(Data records)
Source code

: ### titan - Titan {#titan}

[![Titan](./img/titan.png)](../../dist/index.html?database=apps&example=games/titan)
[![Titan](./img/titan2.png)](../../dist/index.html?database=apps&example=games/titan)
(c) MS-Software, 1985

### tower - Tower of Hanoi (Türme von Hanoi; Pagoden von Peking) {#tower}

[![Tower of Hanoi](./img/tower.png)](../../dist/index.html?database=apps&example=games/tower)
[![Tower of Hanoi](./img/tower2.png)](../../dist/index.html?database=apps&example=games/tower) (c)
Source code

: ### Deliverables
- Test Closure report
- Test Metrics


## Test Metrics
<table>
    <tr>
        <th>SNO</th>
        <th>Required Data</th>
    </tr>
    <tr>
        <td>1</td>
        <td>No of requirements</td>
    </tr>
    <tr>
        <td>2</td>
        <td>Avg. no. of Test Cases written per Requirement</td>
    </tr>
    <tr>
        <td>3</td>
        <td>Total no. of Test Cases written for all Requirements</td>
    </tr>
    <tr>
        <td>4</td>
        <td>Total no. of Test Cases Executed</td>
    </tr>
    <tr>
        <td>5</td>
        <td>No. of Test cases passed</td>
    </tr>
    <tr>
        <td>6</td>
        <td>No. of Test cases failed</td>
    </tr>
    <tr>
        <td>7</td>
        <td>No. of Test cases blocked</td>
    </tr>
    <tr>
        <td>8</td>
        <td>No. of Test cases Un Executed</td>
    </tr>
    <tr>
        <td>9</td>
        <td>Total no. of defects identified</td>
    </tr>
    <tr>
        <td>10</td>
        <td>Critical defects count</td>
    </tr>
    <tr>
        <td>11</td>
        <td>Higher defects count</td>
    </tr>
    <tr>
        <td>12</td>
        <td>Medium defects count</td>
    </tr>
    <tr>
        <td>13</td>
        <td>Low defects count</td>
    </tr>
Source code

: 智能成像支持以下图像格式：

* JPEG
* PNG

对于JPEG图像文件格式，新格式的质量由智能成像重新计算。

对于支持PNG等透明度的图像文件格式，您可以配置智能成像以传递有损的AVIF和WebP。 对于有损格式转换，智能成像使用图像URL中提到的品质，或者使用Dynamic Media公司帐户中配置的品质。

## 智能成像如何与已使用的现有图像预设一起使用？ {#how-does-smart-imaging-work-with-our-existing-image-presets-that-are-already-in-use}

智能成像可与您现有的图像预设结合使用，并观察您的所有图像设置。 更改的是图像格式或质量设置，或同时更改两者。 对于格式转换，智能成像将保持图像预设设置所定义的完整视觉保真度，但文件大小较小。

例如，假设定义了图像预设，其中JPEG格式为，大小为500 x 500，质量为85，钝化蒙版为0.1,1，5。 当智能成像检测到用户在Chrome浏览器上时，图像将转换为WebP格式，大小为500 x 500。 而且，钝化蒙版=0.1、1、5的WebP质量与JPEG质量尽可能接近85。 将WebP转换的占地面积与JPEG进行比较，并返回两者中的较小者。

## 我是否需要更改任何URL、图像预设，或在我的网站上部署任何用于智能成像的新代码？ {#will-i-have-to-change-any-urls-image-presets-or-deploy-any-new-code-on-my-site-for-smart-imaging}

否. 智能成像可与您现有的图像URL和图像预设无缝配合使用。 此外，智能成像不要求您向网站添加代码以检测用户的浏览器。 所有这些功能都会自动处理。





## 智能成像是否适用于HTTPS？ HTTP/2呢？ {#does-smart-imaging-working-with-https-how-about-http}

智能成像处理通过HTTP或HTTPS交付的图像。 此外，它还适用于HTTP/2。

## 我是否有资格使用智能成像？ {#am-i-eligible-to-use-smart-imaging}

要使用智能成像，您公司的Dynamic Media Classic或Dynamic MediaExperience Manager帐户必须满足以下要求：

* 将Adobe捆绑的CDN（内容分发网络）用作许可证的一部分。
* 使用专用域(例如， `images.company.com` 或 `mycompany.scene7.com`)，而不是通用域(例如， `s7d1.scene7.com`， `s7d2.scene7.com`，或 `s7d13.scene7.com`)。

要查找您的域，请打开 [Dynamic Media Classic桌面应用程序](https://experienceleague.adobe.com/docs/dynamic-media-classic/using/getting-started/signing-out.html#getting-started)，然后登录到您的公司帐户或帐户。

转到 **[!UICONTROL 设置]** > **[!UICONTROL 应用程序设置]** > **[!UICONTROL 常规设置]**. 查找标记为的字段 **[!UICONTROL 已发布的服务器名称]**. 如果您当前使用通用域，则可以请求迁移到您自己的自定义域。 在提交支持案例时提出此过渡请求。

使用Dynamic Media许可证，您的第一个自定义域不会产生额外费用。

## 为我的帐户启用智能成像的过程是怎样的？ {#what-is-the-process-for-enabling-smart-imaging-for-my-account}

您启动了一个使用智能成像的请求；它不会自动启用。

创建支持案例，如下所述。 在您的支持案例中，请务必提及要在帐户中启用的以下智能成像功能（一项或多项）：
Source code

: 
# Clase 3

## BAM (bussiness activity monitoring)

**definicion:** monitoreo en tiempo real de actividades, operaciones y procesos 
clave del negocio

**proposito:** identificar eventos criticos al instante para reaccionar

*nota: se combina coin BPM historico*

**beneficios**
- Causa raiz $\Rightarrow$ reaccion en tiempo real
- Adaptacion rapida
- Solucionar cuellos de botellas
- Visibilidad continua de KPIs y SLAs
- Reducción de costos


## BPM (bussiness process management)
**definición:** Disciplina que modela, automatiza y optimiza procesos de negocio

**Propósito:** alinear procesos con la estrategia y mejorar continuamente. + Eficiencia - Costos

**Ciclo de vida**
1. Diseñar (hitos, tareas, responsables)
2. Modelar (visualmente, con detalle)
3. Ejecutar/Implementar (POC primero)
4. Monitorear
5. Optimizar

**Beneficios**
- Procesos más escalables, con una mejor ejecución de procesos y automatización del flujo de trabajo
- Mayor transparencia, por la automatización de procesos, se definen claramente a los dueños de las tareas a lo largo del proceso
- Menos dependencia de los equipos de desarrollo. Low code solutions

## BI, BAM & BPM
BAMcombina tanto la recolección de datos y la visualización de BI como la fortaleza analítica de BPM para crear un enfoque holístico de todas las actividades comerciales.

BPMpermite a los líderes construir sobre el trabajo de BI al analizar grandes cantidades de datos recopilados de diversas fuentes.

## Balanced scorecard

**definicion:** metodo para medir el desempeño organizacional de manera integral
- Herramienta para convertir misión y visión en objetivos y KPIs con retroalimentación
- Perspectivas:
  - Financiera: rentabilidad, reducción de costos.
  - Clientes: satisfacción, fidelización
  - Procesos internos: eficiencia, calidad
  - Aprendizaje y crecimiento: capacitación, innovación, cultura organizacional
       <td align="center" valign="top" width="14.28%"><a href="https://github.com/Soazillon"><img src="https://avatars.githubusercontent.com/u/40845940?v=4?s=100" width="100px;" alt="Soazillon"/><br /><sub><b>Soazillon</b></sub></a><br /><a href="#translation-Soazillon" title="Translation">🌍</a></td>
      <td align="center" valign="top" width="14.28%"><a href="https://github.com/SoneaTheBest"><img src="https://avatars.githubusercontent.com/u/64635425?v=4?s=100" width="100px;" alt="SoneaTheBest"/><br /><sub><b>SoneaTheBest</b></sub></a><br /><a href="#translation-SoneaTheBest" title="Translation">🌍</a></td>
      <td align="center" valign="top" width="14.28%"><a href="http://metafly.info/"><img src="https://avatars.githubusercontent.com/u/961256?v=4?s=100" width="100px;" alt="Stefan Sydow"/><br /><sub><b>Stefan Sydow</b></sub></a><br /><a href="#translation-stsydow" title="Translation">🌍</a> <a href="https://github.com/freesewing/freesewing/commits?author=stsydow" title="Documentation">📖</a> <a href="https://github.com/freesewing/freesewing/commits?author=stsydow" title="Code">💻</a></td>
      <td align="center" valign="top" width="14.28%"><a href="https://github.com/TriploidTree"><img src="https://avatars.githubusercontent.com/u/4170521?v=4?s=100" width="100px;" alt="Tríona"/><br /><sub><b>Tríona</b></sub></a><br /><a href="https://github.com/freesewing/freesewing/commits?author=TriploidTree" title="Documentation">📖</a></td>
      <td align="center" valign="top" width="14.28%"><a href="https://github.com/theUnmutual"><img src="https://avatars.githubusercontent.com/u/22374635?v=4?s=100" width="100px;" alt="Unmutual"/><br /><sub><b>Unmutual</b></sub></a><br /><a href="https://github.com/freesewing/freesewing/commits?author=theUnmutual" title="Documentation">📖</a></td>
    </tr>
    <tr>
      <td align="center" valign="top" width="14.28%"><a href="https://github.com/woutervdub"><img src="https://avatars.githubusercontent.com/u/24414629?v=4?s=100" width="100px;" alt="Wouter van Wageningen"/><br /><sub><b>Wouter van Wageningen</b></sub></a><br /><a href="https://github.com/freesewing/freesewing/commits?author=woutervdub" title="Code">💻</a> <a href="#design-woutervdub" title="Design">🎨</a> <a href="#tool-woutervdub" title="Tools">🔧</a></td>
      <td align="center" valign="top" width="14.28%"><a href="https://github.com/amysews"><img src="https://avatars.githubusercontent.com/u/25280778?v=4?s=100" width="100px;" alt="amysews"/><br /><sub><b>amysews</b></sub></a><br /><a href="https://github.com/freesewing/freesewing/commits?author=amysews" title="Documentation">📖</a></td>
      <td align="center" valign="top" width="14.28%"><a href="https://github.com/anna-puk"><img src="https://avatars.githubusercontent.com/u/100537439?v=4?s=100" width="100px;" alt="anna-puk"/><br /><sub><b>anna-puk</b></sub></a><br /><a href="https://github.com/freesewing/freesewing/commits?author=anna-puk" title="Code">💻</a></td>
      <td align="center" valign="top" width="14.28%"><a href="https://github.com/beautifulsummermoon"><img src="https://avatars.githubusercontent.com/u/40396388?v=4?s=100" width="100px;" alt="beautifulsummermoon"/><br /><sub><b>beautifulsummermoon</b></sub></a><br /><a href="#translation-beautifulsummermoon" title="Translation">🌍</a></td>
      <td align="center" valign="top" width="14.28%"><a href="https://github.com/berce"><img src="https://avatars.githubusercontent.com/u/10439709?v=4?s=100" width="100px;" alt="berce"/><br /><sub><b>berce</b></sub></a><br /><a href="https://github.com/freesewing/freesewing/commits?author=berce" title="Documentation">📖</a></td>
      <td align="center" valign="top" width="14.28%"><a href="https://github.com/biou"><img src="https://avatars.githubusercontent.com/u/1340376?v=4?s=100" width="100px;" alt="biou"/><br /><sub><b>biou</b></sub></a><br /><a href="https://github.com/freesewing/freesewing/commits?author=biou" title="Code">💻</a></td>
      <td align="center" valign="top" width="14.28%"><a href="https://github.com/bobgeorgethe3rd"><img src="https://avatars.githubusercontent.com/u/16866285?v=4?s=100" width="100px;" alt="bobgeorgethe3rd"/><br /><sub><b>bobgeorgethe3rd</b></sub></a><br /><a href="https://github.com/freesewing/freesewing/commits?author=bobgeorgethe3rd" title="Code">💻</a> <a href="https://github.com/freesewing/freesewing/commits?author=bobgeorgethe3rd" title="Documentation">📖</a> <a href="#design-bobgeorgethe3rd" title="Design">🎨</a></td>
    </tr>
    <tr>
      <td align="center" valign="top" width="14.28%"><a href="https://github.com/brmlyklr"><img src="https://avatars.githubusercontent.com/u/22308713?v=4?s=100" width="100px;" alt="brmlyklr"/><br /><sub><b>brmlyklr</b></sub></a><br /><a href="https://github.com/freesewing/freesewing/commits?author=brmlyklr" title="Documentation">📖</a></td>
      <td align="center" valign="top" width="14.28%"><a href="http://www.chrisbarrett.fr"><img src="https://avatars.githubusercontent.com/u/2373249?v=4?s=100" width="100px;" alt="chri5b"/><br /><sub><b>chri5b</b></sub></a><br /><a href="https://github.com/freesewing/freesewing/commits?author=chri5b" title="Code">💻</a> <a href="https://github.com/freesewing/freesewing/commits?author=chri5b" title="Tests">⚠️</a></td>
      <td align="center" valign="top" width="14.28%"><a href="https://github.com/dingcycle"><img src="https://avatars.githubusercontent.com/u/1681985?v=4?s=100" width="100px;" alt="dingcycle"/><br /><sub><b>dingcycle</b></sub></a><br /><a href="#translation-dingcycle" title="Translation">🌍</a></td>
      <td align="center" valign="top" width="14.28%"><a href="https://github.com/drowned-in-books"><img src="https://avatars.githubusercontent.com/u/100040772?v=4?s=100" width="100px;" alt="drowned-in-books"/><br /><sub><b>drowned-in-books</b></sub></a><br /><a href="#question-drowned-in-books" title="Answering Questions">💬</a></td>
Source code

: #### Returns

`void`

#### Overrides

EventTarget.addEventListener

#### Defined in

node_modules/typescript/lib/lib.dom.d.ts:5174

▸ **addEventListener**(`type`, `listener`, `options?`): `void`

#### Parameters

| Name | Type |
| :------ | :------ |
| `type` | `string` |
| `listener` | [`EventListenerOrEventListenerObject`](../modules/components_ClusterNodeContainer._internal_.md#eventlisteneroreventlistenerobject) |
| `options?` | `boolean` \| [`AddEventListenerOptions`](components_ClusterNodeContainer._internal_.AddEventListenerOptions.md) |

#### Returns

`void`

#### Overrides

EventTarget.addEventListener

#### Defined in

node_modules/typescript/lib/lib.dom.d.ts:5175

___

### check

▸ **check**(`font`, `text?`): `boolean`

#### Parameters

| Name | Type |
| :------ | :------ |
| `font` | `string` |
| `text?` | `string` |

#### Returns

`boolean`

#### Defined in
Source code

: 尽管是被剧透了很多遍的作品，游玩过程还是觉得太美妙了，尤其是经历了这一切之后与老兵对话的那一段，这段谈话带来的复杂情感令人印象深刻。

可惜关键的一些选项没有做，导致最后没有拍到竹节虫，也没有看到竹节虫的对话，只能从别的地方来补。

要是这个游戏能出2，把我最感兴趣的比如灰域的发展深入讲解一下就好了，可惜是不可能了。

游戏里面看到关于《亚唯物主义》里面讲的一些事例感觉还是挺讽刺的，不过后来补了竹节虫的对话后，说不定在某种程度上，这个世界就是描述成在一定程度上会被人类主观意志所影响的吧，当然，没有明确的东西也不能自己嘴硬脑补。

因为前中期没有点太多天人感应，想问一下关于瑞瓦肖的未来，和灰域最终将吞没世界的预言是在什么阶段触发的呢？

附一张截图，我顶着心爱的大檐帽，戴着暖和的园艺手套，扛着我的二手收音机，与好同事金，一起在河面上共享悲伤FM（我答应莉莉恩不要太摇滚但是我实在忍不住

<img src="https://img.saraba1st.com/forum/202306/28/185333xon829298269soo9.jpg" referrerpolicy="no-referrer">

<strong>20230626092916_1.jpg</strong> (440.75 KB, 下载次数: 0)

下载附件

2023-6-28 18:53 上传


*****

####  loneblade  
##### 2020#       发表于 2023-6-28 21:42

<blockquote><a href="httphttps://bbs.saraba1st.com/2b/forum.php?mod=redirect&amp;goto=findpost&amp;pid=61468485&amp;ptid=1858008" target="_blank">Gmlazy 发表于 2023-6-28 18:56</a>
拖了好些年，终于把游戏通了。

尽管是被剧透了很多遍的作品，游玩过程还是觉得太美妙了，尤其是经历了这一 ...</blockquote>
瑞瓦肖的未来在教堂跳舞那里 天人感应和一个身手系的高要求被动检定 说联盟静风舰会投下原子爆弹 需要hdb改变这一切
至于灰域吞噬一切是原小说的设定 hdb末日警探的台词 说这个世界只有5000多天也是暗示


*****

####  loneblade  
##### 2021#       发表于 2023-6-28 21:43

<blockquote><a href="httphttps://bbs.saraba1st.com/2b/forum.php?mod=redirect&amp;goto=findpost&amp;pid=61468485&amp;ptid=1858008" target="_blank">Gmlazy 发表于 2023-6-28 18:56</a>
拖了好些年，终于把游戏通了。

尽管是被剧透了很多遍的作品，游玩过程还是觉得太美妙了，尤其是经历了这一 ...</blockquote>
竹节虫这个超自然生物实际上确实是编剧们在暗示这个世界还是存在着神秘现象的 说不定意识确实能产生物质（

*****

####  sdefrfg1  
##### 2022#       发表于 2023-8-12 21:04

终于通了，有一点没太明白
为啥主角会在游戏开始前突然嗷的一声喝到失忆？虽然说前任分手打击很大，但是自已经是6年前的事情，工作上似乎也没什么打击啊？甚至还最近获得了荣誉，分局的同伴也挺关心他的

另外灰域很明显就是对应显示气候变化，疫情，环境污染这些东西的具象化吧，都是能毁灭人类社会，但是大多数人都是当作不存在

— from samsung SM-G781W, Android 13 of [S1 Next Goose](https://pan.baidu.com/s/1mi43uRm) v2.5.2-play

▶ Activity:
Can you reproduce, word for word, the lines from the one containing "### tower - Tower" through the one containing "- Test Metrics", including both of those lines?

▶ Answer area:
### tower - Tower of Hanoi (Türme von Hanoi; Pagoden von Peking) {#tower}

[![Tower of Hanoi](./img/tower.png)](../../dist/index.html?database=apps&example=games/tower)
[![Tower of Hanoi](./img/tower2.png)](../../dist/index.html?database=apps&example=games/tower) (c)
Source code

: ### Deliverables
- Test Closure report
- Test Metrics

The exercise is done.